At that time my own sexuality had not yet surfaced in any meaningful way. However, there was something, just something, that drew me towards this flamboyant man with the soaring voice and the same skin tone as myself. I knew I loved the record, in fact at that time I loved all things disco and still do.

I had always felt slightly different to the kids I hung out with at school, but I was also obsessively creative and ‘arty’, and artist types were always considered kind of weird so that had to be it. Anyway, I continued to bop away to Sylvester and be in awe of that video where he descends the stairs of the club looking amazing. In hindsight yes, I did notice all the scantily clad men that were in the video too!

Fast forward a few years into the ’80s and I certainly now knew what had ‘panged’ in me when I first saw Sylvester. I was now out as a young gay man doing my thing, and very much a big Sylvester fan. After Mighty Real and his only other UK top 40 hit Dance (Disco Heat) I discovered some of his earlier material, some of which were better than the hits. I also discovered his incredible role as one of only a few black performers in ’70s radical drag troupe The Cockettes.

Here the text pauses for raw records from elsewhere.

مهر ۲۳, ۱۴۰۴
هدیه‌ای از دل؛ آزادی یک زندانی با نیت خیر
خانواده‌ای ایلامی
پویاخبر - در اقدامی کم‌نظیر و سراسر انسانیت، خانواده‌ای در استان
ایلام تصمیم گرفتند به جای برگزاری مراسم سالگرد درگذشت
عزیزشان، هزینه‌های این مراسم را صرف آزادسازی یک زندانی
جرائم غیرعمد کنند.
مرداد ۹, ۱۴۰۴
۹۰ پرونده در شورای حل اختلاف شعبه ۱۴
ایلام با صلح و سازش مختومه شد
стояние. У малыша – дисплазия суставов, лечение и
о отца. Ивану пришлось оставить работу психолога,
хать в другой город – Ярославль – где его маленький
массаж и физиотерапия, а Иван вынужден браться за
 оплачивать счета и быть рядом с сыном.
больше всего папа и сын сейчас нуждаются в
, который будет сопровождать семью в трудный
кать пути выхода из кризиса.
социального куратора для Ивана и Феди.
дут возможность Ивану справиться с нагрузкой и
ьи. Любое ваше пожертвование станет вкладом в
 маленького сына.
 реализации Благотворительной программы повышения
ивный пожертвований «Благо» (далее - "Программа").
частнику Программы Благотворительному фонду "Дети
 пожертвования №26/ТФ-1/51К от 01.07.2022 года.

I was going out and shaking my stuff at clubs like Heaven to his HiNRG tracks like Do Ya’ Wanna Funk and Menergy and buying all the 12“ singles, remixes and albums. Sylvester became a real role model as someone who looked like me and was really out there being publicly and unapologetically gay at a time when this was uncommon, especially for black singers.

By then I was at art school and had begun to express myself more visually too, not quite to the fabulous gender nonconforming lengths of Sylvester, but I certainly remember in particular a wraparound garment that I had created for myself that prompted my mother to shout: “You are not going out of the house in a dress!”

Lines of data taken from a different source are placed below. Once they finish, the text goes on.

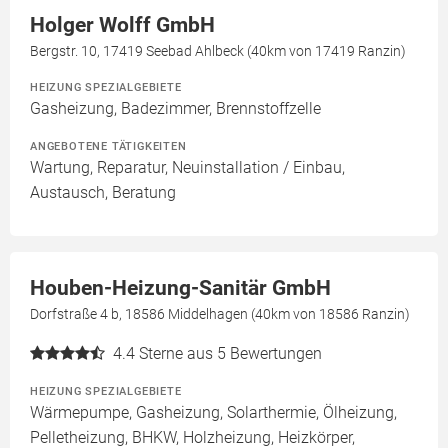
Holger Wolff GmbH
Bergstr. 10, 17419 Seebad Ahlbeck (40km von 17419 Ranzin)
HEIZUNG SPEZIALGEBIETE
Gasheizung, Badezimmer, Brennstoffzelle
ANGEBOTENE TÄTIGKEITEN
Wartung, Reparatur, Neuinstallation / Einbau,
Austausch, Beratung
Houben-Heizung-Sanitär GmbH
Dorfstraße 4 b, 18586 Middelhagen (40km von 18586 Ranzin)
4.4
Sterne aus 5 Bewertungen
HEIZUNG SPEZIALGEBIETE
Wärmepumpe, Gasheizung, Solarthermie, Ölheizung,
Pelletheizung, BHKW, Holzheizung, Heizkörper,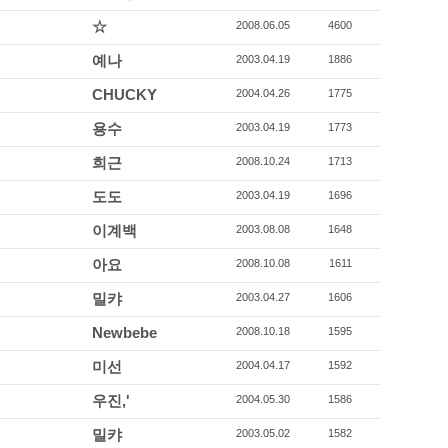
☆
2008.06.05
4600
예나
2003.04.19
1886
CHUCKY
2004.04.26
1775
용수
2003.04.19
1773
희근
2008.10.24
1713
도도
2003.04.19
1696
이계백
2003.08.08
1648
아요
2008.10.08
1611
밀캬
2003.04.27
1606
Newbebe
2008.10.18
1595
미선
2004.04.17
1592
우진,'
2004.05.30
1586
밀캬
2003.05.02
1582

I was devastated when Sylvester died of an AIDS-related illness in 1988 and certainly didn’t realise just how fully the same disease would impact on so many of my friends and acquaintances too as the next decade rolled on. In much later years I visited the AIDS Memorial Grove in San Francisco and seeing Sylvester’s name definitely brought a tear.

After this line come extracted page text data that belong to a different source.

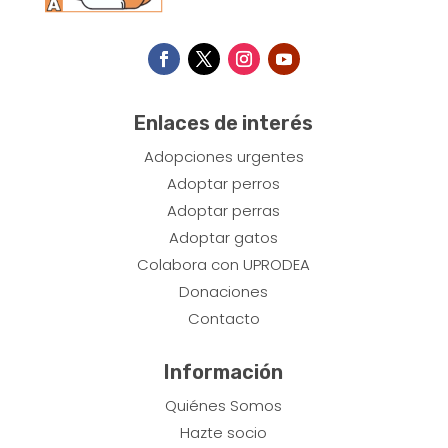
Enlaces de interés
Adopciones urgentes
​Adoptar perros
Adoptar perras
Adoptar gatos
Colabora con UPRODEA
Donaciones
Contacto
Información
Quiénes Somos
Hazte socio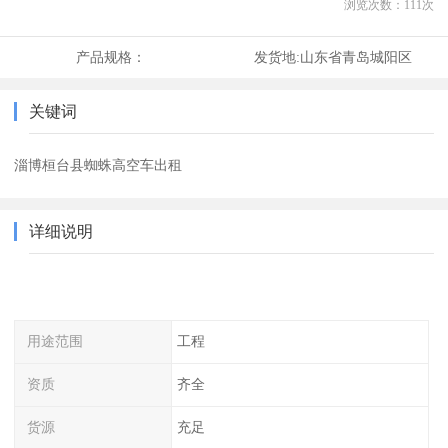
浏览次数：
111
次
产品规格：
发货地:
山东省青岛城阳区
关键词
淄博桓台县蜘蛛高空车出租
详细说明
用途范围
工程
资质
齐全
货源
充足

I think it’s very important that the impact of Sylvester is neither forgotten nor underestimated. He was a trailblazing black gay man who radically played with gender in a way that was really very risky for a performer at that time, and in doing so created space for others to more freely explore their own black queer identities today. Indeed, I sometimes wonder how Sylvester might have identified today had he survived. When Joan Rivers once referred to Sylvester as a drag queen, the response back was: “I’m not a drag queen, I’m Sylvester!”

Sadly, the most disappointing thing for me as such a big fan is that, somehow, I never saw Sylvester perform live. I’m not certain why this is, as I did see so many of his contemporaries. However, Sylvester will always remain an inspiration to me. I live in Brighton now, and as I sit here surrounded by my wonderful collection of vintage 12” vinyl, I can only say thank you to Sylvester for being there and making such a difference.